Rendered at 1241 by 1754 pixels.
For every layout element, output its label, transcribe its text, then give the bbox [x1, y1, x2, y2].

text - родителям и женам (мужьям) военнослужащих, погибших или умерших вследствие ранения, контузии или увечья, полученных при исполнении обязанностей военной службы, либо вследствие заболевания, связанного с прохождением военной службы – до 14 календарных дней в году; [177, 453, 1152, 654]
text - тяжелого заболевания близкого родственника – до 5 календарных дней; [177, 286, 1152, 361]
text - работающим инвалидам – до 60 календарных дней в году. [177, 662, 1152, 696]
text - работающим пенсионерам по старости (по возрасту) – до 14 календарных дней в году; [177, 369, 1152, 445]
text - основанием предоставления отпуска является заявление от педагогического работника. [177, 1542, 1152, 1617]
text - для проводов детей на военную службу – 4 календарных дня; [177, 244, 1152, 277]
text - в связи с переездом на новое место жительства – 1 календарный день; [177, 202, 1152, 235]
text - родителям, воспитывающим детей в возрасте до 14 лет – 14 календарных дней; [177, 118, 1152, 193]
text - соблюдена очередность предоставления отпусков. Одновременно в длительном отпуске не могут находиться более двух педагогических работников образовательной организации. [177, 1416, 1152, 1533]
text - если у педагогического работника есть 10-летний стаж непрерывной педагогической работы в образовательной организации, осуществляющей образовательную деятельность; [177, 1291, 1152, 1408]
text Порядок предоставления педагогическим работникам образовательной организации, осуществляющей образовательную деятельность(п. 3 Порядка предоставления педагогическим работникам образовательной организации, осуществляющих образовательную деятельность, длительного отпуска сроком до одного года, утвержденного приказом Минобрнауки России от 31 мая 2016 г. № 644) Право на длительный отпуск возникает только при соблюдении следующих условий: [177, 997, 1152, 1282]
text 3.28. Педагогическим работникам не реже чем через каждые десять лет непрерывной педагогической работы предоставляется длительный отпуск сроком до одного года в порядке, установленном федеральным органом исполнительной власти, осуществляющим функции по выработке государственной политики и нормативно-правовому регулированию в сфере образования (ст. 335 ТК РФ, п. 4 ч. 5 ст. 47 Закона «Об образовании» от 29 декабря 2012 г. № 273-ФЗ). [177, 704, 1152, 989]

▸ **Request**
Set the records above down again, exactly as they read.

▸ **Reply to the task**
Rendered at 1241 by 1754 pixels.
For every layout element, output its label, transcribe its text, then give the bbox [x1, y1, x2, y2].

text - родителям и женам (мужьям) военнослужащих, погибших или умерших вследствие ранения, контузии или увечья, полученных при исполнении обязанностей военной службы, либо вследствие заболевания, связанного с прохождением военной службы – до 14 календарных дней в году; [177, 453, 1152, 654]
text - тяжелого заболевания близкого родственника – до 5 календарных дней; [177, 286, 1152, 361]
text - работающим инвалидам – до 60 календарных дней в году. [177, 662, 1152, 696]
text - работающим пенсионерам по старости (по возрасту) – до 14 календарных дней в году; [177, 369, 1152, 445]
text - основанием предоставления отпуска является заявление от педагогического работника. [177, 1542, 1152, 1617]
text - для проводов детей на военную службу – 4 календарных дня; [177, 244, 1152, 277]
text - в связи с переездом на новое место жительства – 1 календарный день; [177, 202, 1152, 235]
text - родителям, воспитывающим детей в возрасте до 14 лет – 14 календарных дней; [177, 118, 1152, 193]
text - соблюдена очередность предоставления отпусков. Одновременно в длительном отпуске не могут находиться более двух педагогических работников образовательной организации. [177, 1416, 1152, 1533]
text - если у педагогического работника есть 10-летний стаж непрерывной педагогической работы в образовательной организации, осуществляющей образовательную деятельность; [177, 1291, 1152, 1408]
text Порядок предоставления педагогическим работникам образовательной организации, осуществляющей образовательную деятельность(п. 3 Порядка предоставления педагогическим работникам образовательной организации, осуществляющих образовательную деятельность, длительного отпуска сроком до одного года, утвержденного приказом Минобрнауки России от 31 мая 2016 г. № 644) Право на длительный отпуск возникает только при соблюдении следующих условий: [177, 997, 1152, 1282]
text 3.28. Педагогическим работникам не реже чем через каждые десять лет непрерывной педагогической работы предоставляется длительный отпуск сроком до одного года в порядке, установленном федеральным органом исполнительной власти, осуществляющим функции по выработке государственной политики и нормативно-правовому регулированию в сфере образования (ст. 335 ТК РФ, п. 4 ч. 5 ст. 47 Закона «Об образовании» от 29 декабря 2012 г. № 273-ФЗ). [177, 704, 1152, 989]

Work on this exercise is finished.